• What the task asks
Of the records that follow, copy only the lines from the line containing "wrist: (446, 262)" to the line containing "middle pip: (22, 285)", both included, exactly as written.
START Data for review
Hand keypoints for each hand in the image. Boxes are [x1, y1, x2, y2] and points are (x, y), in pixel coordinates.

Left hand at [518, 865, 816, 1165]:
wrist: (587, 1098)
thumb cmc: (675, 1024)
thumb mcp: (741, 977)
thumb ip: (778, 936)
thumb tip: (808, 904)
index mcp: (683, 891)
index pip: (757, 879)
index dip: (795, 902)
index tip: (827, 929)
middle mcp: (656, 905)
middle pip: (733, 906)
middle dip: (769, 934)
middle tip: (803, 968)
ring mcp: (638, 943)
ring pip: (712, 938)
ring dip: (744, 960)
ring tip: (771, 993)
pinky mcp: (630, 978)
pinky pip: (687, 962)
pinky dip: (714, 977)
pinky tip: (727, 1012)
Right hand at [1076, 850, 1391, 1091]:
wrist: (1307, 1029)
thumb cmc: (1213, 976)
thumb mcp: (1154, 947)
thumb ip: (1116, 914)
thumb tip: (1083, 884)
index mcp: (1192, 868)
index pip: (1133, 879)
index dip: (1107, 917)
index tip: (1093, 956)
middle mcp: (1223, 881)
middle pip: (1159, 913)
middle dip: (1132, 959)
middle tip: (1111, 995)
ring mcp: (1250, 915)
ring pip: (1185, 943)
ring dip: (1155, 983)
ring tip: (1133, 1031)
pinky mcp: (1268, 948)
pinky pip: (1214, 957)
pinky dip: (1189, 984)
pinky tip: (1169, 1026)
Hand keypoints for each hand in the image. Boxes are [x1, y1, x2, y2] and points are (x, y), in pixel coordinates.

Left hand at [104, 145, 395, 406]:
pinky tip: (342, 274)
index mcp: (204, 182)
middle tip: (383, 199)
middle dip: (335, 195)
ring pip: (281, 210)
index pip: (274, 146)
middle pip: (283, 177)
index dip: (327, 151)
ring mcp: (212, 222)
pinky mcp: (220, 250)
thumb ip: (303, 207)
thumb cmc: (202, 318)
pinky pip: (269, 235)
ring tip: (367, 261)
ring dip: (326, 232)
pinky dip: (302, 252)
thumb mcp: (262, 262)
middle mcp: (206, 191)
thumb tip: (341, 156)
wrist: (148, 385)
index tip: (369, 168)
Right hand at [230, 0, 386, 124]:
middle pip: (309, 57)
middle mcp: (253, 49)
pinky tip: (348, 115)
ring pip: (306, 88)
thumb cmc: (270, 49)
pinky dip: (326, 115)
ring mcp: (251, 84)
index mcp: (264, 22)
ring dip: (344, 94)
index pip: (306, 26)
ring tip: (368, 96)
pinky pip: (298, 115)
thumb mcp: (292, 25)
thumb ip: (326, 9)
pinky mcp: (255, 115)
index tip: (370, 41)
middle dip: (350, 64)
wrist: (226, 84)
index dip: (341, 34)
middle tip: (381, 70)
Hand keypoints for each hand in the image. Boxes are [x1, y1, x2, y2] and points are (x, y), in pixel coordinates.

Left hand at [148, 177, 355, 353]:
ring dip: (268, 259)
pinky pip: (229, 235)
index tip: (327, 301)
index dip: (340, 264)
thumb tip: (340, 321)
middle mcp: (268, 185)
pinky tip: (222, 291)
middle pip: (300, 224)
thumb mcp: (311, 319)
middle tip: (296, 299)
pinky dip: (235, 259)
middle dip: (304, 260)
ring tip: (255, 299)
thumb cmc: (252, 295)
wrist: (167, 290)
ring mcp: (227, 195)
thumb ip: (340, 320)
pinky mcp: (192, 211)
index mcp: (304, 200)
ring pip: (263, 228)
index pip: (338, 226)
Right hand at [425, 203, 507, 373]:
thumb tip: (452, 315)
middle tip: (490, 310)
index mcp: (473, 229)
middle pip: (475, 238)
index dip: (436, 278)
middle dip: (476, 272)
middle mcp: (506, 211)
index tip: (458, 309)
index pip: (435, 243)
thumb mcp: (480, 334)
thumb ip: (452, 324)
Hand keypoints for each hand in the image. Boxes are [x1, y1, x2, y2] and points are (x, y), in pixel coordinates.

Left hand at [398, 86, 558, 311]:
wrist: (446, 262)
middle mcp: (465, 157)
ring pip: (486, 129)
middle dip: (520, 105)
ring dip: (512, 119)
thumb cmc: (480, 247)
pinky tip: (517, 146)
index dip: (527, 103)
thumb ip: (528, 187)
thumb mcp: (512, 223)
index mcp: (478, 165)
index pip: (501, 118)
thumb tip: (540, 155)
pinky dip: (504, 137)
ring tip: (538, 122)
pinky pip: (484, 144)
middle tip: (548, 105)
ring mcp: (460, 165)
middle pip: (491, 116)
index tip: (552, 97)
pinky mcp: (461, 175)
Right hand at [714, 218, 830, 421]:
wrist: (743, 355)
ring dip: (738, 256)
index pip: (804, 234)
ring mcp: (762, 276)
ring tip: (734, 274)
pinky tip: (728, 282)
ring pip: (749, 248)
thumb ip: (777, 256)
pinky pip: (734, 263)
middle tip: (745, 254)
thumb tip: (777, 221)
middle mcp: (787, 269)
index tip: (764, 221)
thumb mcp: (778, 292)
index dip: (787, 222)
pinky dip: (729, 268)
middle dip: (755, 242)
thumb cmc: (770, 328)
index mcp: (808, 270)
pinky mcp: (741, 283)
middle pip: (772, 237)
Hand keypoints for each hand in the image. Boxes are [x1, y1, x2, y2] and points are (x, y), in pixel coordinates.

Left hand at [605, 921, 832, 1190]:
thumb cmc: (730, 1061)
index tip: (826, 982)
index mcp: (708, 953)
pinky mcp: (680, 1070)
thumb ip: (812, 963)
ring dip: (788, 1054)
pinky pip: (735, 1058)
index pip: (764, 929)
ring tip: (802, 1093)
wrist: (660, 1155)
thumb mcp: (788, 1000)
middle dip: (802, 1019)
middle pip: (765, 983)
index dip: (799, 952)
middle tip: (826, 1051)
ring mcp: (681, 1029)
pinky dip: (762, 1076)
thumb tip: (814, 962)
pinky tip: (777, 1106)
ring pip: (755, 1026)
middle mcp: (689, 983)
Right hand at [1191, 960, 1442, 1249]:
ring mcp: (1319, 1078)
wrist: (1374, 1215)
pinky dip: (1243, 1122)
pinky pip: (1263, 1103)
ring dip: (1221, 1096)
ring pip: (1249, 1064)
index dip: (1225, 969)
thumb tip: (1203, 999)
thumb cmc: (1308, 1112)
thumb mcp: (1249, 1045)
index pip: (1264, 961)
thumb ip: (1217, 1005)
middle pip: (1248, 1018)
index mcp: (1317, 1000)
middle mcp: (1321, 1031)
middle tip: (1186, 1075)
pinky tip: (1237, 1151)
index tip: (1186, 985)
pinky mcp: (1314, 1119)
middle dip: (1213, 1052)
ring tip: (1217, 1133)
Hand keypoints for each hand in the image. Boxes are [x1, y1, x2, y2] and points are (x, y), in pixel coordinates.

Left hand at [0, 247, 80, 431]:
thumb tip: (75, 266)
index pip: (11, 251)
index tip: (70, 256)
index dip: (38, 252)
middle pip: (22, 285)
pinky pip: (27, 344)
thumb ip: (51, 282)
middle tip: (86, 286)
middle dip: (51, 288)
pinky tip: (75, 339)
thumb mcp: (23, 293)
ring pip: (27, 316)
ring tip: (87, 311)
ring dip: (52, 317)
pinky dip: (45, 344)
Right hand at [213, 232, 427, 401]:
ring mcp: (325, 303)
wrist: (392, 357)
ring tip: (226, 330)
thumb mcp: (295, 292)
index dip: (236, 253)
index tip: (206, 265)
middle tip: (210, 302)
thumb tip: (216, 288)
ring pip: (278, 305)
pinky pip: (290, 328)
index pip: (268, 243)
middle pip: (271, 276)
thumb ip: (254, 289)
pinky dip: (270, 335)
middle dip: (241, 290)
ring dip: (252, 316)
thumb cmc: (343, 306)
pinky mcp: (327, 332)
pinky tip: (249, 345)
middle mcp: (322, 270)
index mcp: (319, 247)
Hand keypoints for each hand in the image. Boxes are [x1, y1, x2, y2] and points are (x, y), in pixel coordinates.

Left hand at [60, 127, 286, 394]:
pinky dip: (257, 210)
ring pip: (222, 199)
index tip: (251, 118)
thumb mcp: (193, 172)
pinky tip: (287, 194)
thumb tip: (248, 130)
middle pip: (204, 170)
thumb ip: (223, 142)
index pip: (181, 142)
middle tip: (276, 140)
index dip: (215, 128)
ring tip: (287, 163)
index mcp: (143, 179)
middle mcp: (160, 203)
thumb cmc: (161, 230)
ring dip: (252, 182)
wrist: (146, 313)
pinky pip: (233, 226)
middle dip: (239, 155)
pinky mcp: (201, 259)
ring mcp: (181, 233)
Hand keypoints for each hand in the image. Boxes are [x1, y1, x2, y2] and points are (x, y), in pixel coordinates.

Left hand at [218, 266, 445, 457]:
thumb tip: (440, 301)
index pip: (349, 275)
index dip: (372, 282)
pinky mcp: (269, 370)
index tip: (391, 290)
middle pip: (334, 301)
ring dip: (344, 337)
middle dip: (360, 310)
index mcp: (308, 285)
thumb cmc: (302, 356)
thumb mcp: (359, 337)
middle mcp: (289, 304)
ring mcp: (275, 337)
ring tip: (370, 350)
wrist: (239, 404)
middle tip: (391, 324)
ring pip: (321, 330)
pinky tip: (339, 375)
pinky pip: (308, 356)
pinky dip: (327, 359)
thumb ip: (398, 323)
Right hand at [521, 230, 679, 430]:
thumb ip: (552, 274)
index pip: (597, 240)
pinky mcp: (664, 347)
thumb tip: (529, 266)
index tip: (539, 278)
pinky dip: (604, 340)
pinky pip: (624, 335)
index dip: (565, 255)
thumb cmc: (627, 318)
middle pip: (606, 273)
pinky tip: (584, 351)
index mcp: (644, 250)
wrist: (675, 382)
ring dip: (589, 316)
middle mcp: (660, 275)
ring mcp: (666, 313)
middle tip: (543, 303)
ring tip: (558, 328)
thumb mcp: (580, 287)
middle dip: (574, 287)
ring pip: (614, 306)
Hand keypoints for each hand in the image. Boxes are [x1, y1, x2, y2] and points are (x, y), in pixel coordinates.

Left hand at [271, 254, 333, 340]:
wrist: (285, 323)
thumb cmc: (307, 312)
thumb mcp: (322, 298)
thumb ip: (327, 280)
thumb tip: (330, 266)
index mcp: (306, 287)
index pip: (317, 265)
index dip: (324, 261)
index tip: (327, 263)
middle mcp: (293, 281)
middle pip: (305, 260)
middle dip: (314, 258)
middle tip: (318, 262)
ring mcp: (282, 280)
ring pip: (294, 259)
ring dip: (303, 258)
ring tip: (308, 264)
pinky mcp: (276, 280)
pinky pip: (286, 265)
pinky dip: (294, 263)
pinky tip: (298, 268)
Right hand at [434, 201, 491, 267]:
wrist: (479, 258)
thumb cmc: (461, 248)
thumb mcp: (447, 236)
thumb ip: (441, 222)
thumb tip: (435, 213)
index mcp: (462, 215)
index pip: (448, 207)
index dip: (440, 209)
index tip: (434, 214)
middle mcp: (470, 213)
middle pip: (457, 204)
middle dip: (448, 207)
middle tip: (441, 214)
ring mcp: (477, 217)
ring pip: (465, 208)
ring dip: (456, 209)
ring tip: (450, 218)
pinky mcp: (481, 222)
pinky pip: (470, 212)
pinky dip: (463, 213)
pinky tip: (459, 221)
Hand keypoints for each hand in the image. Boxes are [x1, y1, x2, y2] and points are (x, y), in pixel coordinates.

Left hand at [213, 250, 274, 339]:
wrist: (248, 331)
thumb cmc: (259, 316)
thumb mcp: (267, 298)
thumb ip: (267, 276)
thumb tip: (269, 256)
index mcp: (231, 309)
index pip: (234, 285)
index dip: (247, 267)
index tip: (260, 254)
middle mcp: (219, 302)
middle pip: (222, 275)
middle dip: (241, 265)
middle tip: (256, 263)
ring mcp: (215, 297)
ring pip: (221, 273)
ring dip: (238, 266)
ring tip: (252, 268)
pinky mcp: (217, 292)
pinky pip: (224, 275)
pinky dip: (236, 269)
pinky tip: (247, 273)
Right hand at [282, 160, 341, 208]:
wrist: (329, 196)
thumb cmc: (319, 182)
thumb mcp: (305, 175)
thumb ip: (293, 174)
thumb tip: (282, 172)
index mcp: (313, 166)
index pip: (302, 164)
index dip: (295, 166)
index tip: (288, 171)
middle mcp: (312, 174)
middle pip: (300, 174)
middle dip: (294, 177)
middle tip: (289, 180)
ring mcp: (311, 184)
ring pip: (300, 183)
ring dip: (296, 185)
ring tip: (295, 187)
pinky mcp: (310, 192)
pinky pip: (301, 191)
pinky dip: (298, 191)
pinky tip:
END Data for review
• Problem solution
wrist: (446, 262)
middle mcp: (465, 157)
ring pip: (486, 129)
middle dip: (520, 105)
ring dip: (512, 119)
thumb cmc: (480, 247)
pinky tip: (517, 146)
index dip: (527, 103)
thumb ip: (528, 187)
thumb mcp: (512, 223)
index mcp: (478, 165)
index pip: (501, 118)
thumb tip: (540, 155)
pinky dip: (504, 137)
ring tip: (538, 122)
pinky pip: (484, 144)
middle tip: (548, 105)
ring mcp: (460, 165)
middle pip: (491, 116)
index tip: (552, 97)
pinky mcp: (461, 175)
Right hand at [714, 218, 830, 421]:
wrist: (743, 355)
ring dip: (738, 256)
index pip: (804, 234)
ring mcp: (762, 276)
ring tip: (734, 274)
pinky tip: (728, 282)
ring pip: (749, 248)
thumb ip: (777, 256)
pinky pip: (734, 263)
middle tip: (745, 254)
thumb tip: (777, 221)
middle mcp: (787, 269)
index tip: (764, 221)
thumb mcp: (778, 292)
index dip: (787, 222)
pinky dip: (729, 268)
middle dip: (755, 242)
thumb cmc: (770, 328)
index mcp: (808, 270)
pinky mcp: (741, 283)
middle pip: (772, 237)
Hand keypoints for each hand in the image. Boxes are [x1, y1, x2, y2] and points are (x, y), in pixel coordinates.

Left hand at [605, 921, 832, 1190]:
thumb cmc: (730, 1061)
index tip: (826, 982)
index mcp: (708, 953)
pinky mcp: (680, 1070)
thumb ip: (812, 963)
ring dip: (788, 1054)
pinky pip: (735, 1058)
index pip: (764, 929)
ring tip: (802, 1093)
wrist: (660, 1155)
thumb mcp: (788, 1000)
middle dip: (802, 1019)
middle pip: (765, 983)
index dip: (799, 952)
middle tip: (826, 1051)
ring mcp: (681, 1029)
pinky dip: (762, 1076)
thumb tip: (814, 962)
pinky tip: (777, 1106)
ring pip: (755, 1026)
middle mcp: (689, 983)
Right hand at [1191, 960, 1442, 1249]:
ring mcp: (1319, 1078)
wrist: (1374, 1215)
pinky dip: (1243, 1122)
pinky pip: (1263, 1103)
ring dip: (1221, 1096)
ring pip: (1249, 1064)
index dip: (1225, 969)
thumb tip: (1203, 999)
thumb cmc: (1308, 1112)
thumb mcp: (1249, 1045)
index pip: (1264, 961)
thumb ip: (1217, 1005)
middle pip: (1248, 1018)
index mcp: (1317, 1000)
middle mcp: (1321, 1031)
middle tip: (1186, 1075)
pinky tip: (1237, 1151)
index tip: (1186, 985)
pinky mcp: (1314, 1119)
middle dip: (1213, 1052)
ring tip: (1217, 1133)
Hand keypoints for each hand in the image. Boxes are [x1, y1, x2, y2] and points are (x, y), in pixel coordinates.

Left hand at [0, 247, 80, 431]:
thumb tip: (75, 266)
index pip: (11, 251)
index tip: (70, 256)
index dip: (38, 252)
middle pip: (22, 285)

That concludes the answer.